About this exercise -
Each line below should be repeated exactly as written, with no pictures carried over.

Records supplied -
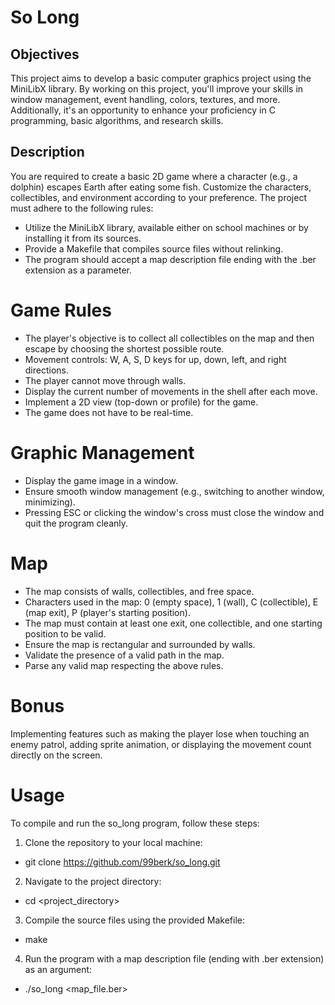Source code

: # So Long

## Objectives
This project aims to develop a basic computer graphics project using the MiniLibX library. By working on this project, you'll improve your skills in window management, event handling, colors, textures, and more. Additionally, it's an opportunity to enhance your proficiency in C programming, basic algorithms, and research skills.

## Description
You are required to create a basic 2D game where a character (e.g., a dolphin) escapes Earth after eating some fish. Customize the characters, collectibles, and environment according to your preference. The project must adhere to the following rules:

- Utilize the MiniLibX library, available either on school machines or by installing it from its sources.
- Provide a Makefile that compiles source files without relinking.
- The program should accept a map description file ending with the .ber extension as a parameter.

# Game Rules
- The player's objective is to collect all collectibles on the map and then escape by choosing the shortest possible route.
- Movement controls: W, A, S, D keys for up, down, left, and right directions.
- The player cannot move through walls.
- Display the current number of movements in the shell after each move.
- Implement a 2D view (top-down or profile) for the game.
- The game does not have to be real-time.

# Graphic Management
- Display the game image in a window.
- Ensure smooth window management (e.g., switching to another window, minimizing).
- Pressing ESC or clicking the window's cross must close the window and quit the program cleanly.

# Map
- The map consists of walls, collectibles, and free space.
- Characters used in the map: 0 (empty space), 1 (wall), C (collectible), E (map exit), P (player's starting position).
- The map must contain at least one exit, one collectible, and one starting position to be valid.
- Ensure the map is rectangular and surrounded by walls.
- Validate the presence of a valid path in the map.
- Parse any valid map respecting the above rules.

# Bonus
Implementing features such as making the player lose when touching an enemy patrol, adding sprite animation, or displaying the movement count directly on the screen.

# Usage
To compile and run the so_long program, follow these steps:

1. Clone the repository to your local machine:
  - git clone https://github.com/99berk/so_long.git

2. Navigate to the project directory:
  - cd <project_directory>

3. Compile the source files using the provided Makefile:
  - make

4. Run the program with a map description file (ending with .ber extension) as an argument:
  - ./so_long <map_file.ber>
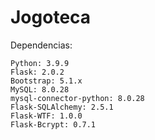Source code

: # Jogoteca

Dependencias:

    Python: 3.9.9
    Flask: 2.0.2
    Bootstrap: 5.1.x
    MySQL: 8.0.28
    mysql-connector-python: 8.0.28
    Flask-SQLAlchemy: 2.5.1
    Flask-WTF: 1.0.0
    Flask-Bcrypt: 0.7.1
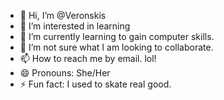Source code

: - 👋 Hi, I’m @Veronskis
- 👀 I’m interested in learning
- 🌱 I’m currently learning to gain computer skills.
- 💞️ I’m not sure what I am looking to collaborate.
- 📫 How to reach me by email. lol!
- 😄 Pronouns: She/Her
- ⚡ Fun fact: I used to skate real good.

<!---
Veronskis/Veronskis is a ✨ special ✨ repository because its `README.md` (this file) appears on your GitHub profile.
You can click the Preview link to take a look at your changes.
--->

Written reply -
Source code

: # So Long

## Objectives
This project aims to develop a basic computer graphics project using the MiniLibX library. By working on this project, you'll improve your skills in window management, event handling, colors, textures, and more. Additionally, it's an opportunity to enhance your proficiency in C programming, basic algorithms, and research skills.

## Description
You are required to create a basic 2D game where a character (e.g., a dolphin) escapes Earth after eating some fish. Customize the characters, collectibles, and environment according to your preference. The project must adhere to the following rules:

- Utilize the MiniLibX library, available either on school machines or by installing it from its sources.
- Provide a Makefile that compiles source files without relinking.
- The program should accept a map description file ending with the .ber extension as a parameter.

# Game Rules
- The player's objective is to collect all collectibles on the map and then escape by choosing the shortest possible route.
- Movement controls: W, A, S, D keys for up, down, left, and right directions.
- The player cannot move through walls.
- Display the current number of movements in the shell after each move.
- Implement a 2D view (top-down or profile) for the game.
- The game does not have to be real-time.

# Graphic Management
- Display the game image in a window.
- Ensure smooth window management (e.g., switching to another window, minimizing).
- Pressing ESC or clicking the window's cross must close the window and quit the program cleanly.

# Map
- The map consists of walls, collectibles, and free space.
- Characters used in the map: 0 (empty space), 1 (wall), C (collectible), E (map exit), P (player's starting position).
- The map must contain at least one exit, one collectible, and one starting position to be valid.
- Ensure the map is rectangular and surrounded by walls.
- Validate the presence of a valid path in the map.
- Parse any valid map respecting the above rules.

# Bonus
Implementing features such as making the player lose when touching an enemy patrol, adding sprite animation, or displaying the movement count directly on the screen.

# Usage
To compile and run the so_long program, follow these steps:

1. Clone the repository to your local machine:
  - git clone https://github.com/99berk/so_long.git

2. Navigate to the project directory:
  - cd <project_directory>

3. Compile the source files using the provided Makefile:
  - make

4. Run the program with a map description file (ending with .ber extension) as an argument:
  - ./so_long <map_file.ber>
Source code

: # Jogoteca

Dependencias:

    Python: 3.9.9
    Flask: 2.0.2
    Bootstrap: 5.1.x
    MySQL: 8.0.28
    mysql-connector-python: 8.0.28
    Flask-SQLAlchemy: 2.5.1
    Flask-WTF: 1.0.0
    Flask-Bcrypt: 0.7.1
Source code

: - 👋 Hi, I’m @Veronskis
- 👀 I’m interested in learning
- 🌱 I’m currently learning to gain computer skills.
- 💞️ I’m not sure what I am looking to collaborate.
- 📫 How to reach me by email. lol!
- 😄 Pronouns: She/Her
- ⚡ Fun fact: I used to skate real good.

<!---
Veronskis/Veronskis is a ✨ special ✨ repository because its `README.md` (this file) appears on your GitHub profile.
You can click the Preview link to take a look at your changes.
--->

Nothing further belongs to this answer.